Qui peut encore ignorer qu’aujourd’hui en France, en Europe, les démocraties régressent et que nos libertés sont en voie d’extinction et peu importe les appels au calme lancés par des Michel Rocard et autres Simone Veil dont les propos retranscrivent une pensée, au mieux, consciente de la dérive ambiante, au pire, aveugle au regard des faits mais qui, dans les deux cas, parce qu’ils font fi de la nature de ce gouvernement, viennent affaiblir un peu plus notre cohésion sociale.
Citoyens, nous sommes aujourd’hui les cobayes d’une nouvelle donne. Nos acquis que nous pensions aussi naturel que l’air que nous respirons ne cessent de se raréfier tant les émissions carboniques des politico-financiers qui nous gouvernent et commandent, augmentent et nous asphyxient et ce, depuis que l’argent est devenu le nouveau paradigme d'ici-bas.
Combien de temps nous faudra-t-il pour nous réveiller ? D’ailleurs le pouvons-nous, isolés que nous sommes. Le voulons-nous, tant la soupe des partis politiques dominant est indigeste et tant l’abrutissement des masses semble grand. Pire, lorsque ces dernières se réveillent c’est pour propulser l’extrême droite sur le devant de la scène. Est-ce de la mauvaise foi ou de l’aigreur de ma part ? Sans doute. Quoiqu’il en soit les derniers résultats électoraux européens ne me démentent pas.
Car si la responsabilité de cette déchéance pèse sur les politiques, elle ne disculpe pas pour autant les citoyens de leur devoir de vigilance, à moins que d'avoir cette qualité signifie désormais être un décérébré branché sur la télé et les ventes en ligne. Dans ce cas, replions nous chez nous, fuyons l’espace des revendications et la volonté de maîtriser nos vies, regardons le spectacle de la désolation en marche en espérant que le parapluie sous lequel nous pensons nous abriter tienne bon. Mais que peu un parapluie devant une tornade !
Nous ne sommes plus sur le terrain démocratique où des opposants s’affrontent en bon et du forme respectant des règles partagées par tous. Cet espace de liberté a fait place a un champ de bataille où tous les coups sont permis et, à ce jeu, la démocratie, faible devant l’agressivité, en prend plein la gueule. A fortiori lorsque la justice de notre pays, que je considère comme le pouls de notre société, est vidée de ses prérogatives. Si celle-ci a pu, un temps et au grand étonnement des politiques et des financiers, mettre au grand jour des systèmes mafieux touchant aussi bien la gauche que la droite, elle ne s’est véritablement exprimée, en tant que garde fou de ces dérives, qu’au travers du juge d’instruction et d'un parquet conciliant (affaires Urba, Elf, Sempap, Crédit Lyonnais).

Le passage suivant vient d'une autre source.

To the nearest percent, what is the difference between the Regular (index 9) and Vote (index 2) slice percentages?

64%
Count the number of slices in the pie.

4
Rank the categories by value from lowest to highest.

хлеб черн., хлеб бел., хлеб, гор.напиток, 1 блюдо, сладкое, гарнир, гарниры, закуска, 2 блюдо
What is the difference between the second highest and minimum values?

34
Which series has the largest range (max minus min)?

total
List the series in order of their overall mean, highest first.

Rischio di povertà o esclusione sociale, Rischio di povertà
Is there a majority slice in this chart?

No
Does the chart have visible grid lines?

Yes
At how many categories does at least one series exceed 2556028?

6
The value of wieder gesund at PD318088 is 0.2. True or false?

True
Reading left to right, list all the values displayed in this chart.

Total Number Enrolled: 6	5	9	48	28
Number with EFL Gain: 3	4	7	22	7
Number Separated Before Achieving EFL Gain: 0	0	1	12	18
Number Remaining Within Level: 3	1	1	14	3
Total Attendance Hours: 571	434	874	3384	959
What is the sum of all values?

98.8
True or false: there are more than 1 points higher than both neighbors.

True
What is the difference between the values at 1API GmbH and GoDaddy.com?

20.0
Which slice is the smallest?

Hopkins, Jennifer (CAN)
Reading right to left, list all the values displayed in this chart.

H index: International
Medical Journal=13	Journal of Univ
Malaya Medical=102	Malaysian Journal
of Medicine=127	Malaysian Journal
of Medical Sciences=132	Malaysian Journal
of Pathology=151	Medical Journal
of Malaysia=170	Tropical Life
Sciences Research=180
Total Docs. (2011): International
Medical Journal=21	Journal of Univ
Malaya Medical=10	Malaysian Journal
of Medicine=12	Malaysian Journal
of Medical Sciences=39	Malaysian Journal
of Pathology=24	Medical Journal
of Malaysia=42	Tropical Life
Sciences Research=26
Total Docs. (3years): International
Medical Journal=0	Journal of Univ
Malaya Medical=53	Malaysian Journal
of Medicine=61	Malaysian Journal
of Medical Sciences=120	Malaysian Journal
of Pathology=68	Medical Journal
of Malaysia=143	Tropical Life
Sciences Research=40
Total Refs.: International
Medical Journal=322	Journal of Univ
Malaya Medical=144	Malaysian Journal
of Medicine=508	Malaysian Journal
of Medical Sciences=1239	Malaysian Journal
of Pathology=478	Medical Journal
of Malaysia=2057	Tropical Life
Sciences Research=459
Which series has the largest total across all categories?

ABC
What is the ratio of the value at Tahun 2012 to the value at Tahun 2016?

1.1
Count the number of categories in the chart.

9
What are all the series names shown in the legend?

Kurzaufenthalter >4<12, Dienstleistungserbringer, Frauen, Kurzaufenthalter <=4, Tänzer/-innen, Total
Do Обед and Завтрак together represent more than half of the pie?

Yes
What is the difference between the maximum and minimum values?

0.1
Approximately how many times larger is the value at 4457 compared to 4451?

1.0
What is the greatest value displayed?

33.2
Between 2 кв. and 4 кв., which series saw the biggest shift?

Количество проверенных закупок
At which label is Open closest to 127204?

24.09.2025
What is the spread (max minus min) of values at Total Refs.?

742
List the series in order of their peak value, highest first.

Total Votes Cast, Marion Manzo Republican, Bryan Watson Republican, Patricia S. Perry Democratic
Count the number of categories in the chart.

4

L’étonnement de ces hommes qui tout à coup étaient redevenus des justiciables fit place très vite à la défiance et, finalement, à la mise au pas de la justice, via la reprise en main du parquet. Censé incarner la recherche de la vérité, le juge d'instruction, menacé de disparaître, se voit priver de toute liberté d'action. A ce titre, Courroye et le Tribunal correctionnel de Nanterre apparaissent comme une vitrine de ce modèle censitaire.
Cette nouvelle période que nous traversons n'inaugure rien de bon.
Si la majorité de la population reste malheureusement silencieuse, il existe toutefois des citoyens qui s’expriment courageusement et alimentent un espoir de meilleurs lendemains. Ainsi en est-il de deux militant(e)s du réseau RESF d’Indre-et-Loire et du collectif Soif d’Utopies qui, parce qu’ils avaient dénoncé les méthodes utilisées dans la chasse aux sans-papiers et à leurs enfants, rappelant celles de la police de Vichy, en particulier l’utilisation par l’administration des fichiers de la « base élèves », sont poursuivis devant le Tribunal correctionnel de Tours pour diffamation publique contre l’administration préfectorale.
Ce procès en sorcellerie qui aura lieu le 16 septembre 2010 à TOURS demande que nous leur apportions notre soutien. Aussi, je vous invite à signer la pétition via ce lien.
En effet, aux discours populistes qui parlent de déchéance de la nationalité française ou comme ce député Éric Ciotti, élu de Nice, qui propose de responsabiliser pénalement les parents de mineurs délinquants en cas de défaillance caractérisée, il est urgent d'opposer une résistance.
Pour commencer il est nécessaire de rappeler que ces prises de positions nous évoquent dans notre mémoire collective une époque trouble où les exceptions aux droits de l’Homme touchaient une population précise et exhumaient des théories scabreuses.
A force de nous taire, nous ferons, par exemple, de ce député un rottweiler alors qu’un simple coup de talon le ferait retourner à la niche.